4/14/25

this and that

For someone that decided he didn't need any plants this year, I sure bought a lot of them.  I'm putting in a few veggies and herbs, hoping for a little more success than last year.  And a few flowers.  Mostly things in pots.  Yesterday,  I bought a bonsai.  Of course, I didn't think to take any pics, but I have a pic of these Amaryllis that went nuts this year.  

And, this very early iris.  I've had several things bloom really early this year.  None of the other iris or daylilies have put up a scape except Stella D'oro, which will likely bloom at the end of this week.  

The mock oranges are in bloom.  This is one of my favorite shrubs, but sadly it only blooms a couple weeks a year, so I spend 50 weeks a year looking forward to it.  

The Japanese emperor maple is having a great year.  We saw these in a nursery yesterday and plants this size were more than $300.  Mine was smaller and a lot less expensive, but it's grown into a beauty.  It came with a common pest that damaged the leaves.  I read about the pest and how to get rid of it and treated it last year, and this year, no damaged leaves.  It was the first time I'd used a pesticide other than a little Sevin dust in the 25 years I've gardened here.

· · · · ·

→ Task prompt
Summarize the garden blog post in two sentences. Work only from the blog post above.

→ Raw data

· · · · ·

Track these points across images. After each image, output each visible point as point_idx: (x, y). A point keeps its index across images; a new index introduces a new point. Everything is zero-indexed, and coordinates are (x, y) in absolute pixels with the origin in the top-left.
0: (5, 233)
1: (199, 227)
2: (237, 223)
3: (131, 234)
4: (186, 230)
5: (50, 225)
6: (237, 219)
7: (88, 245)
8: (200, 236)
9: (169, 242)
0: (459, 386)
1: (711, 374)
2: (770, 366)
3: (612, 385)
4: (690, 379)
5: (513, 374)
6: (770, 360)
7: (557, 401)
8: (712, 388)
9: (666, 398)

· · · · ·

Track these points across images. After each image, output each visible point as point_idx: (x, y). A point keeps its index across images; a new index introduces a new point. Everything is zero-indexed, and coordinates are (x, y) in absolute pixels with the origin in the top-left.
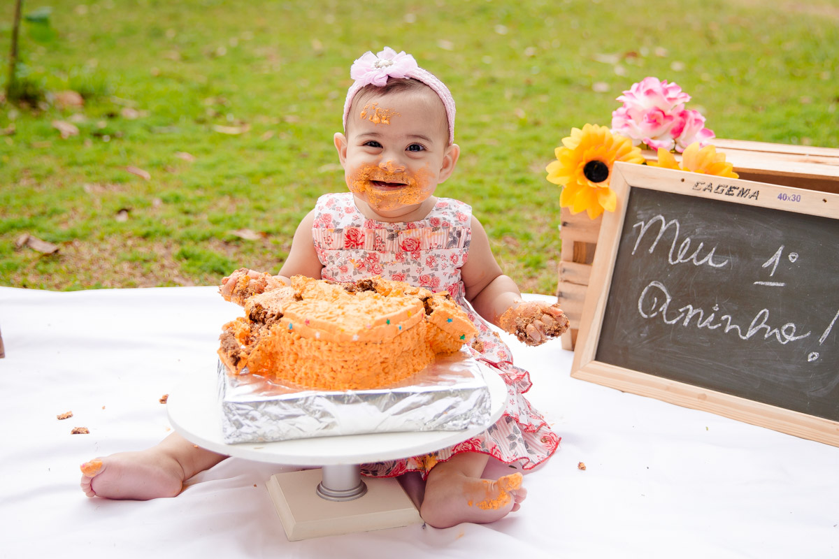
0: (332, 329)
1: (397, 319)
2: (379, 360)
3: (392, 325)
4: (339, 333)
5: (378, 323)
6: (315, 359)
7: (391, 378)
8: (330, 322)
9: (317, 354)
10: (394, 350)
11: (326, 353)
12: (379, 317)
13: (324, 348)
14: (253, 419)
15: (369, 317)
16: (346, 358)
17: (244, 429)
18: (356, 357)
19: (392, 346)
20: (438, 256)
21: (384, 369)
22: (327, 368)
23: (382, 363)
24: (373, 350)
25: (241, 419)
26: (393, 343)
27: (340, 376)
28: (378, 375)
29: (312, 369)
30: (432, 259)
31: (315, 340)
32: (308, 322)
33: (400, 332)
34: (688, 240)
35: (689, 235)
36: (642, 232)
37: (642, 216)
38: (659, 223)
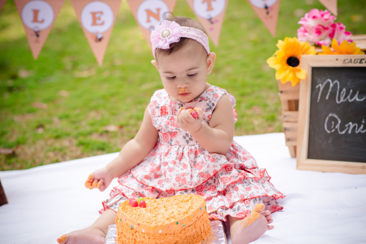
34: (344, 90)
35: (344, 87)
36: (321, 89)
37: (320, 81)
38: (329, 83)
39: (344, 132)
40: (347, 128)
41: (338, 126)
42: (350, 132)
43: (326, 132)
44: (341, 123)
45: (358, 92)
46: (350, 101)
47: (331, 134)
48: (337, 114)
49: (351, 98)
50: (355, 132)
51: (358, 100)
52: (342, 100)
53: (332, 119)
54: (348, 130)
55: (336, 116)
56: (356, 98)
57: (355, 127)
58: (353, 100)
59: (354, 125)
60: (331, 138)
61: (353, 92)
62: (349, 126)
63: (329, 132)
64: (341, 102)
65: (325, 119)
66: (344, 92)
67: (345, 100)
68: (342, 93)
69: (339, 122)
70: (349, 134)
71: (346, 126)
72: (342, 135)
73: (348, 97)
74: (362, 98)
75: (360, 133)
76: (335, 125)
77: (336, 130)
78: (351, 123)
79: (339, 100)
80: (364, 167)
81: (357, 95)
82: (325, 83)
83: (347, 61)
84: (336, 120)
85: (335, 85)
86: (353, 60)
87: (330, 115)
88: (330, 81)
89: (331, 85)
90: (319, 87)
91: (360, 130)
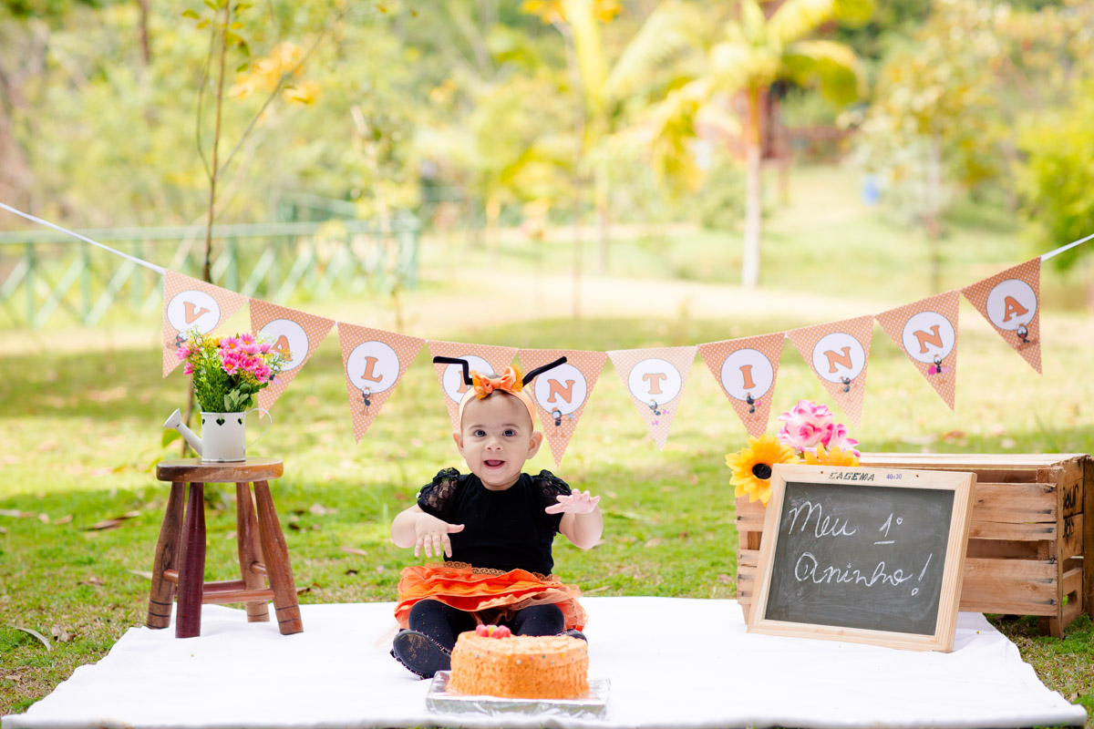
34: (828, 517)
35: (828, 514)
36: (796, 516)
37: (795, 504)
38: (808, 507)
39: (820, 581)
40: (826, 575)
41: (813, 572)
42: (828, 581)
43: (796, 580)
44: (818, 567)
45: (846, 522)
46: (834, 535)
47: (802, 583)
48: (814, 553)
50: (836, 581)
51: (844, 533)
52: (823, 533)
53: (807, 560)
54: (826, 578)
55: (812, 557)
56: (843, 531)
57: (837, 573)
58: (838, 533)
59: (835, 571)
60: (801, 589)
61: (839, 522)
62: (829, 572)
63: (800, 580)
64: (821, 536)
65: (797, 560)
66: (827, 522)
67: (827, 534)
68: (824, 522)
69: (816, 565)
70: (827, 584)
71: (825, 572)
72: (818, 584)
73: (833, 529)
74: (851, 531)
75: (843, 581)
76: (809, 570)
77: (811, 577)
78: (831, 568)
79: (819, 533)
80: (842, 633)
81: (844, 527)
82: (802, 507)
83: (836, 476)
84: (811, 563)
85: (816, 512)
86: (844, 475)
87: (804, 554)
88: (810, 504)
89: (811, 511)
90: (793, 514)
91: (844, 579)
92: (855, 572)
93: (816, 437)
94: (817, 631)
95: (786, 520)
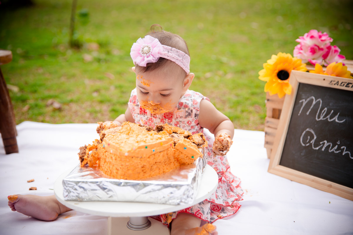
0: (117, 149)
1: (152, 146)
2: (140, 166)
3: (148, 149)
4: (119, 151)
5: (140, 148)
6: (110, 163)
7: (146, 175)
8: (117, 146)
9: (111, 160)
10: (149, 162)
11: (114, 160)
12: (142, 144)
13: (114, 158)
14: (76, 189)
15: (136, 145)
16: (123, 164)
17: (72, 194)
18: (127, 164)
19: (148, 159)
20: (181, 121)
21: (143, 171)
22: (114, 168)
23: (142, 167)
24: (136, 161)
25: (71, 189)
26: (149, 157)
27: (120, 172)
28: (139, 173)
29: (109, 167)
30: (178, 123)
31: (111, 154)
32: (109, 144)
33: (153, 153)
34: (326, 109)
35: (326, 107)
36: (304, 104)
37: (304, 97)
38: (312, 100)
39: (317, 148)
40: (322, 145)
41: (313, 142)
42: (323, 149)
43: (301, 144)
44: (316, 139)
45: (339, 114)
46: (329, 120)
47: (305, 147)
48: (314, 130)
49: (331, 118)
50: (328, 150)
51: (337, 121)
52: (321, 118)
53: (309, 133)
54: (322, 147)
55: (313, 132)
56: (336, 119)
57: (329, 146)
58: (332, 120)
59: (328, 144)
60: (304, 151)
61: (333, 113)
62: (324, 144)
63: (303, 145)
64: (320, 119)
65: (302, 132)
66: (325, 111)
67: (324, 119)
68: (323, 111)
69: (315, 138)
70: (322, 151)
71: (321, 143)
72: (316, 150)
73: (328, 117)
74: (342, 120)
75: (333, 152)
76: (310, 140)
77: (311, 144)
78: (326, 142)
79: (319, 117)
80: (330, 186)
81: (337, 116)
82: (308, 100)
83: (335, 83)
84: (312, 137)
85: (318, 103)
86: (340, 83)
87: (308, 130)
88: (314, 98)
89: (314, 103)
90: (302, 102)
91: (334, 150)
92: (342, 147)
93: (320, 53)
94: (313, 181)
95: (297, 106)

· · · · ·

→ Problem solution
Although the writer had decided no plants were needed this year, many were bought, including veggies, herbs, a few flowers and a bonsai, and several plants such as an iris have bloomed early while the mock oranges are now in bloom. The Japanese emperor maple is having a great year, with no damaged leaves after the writer treated a pest it came with last year.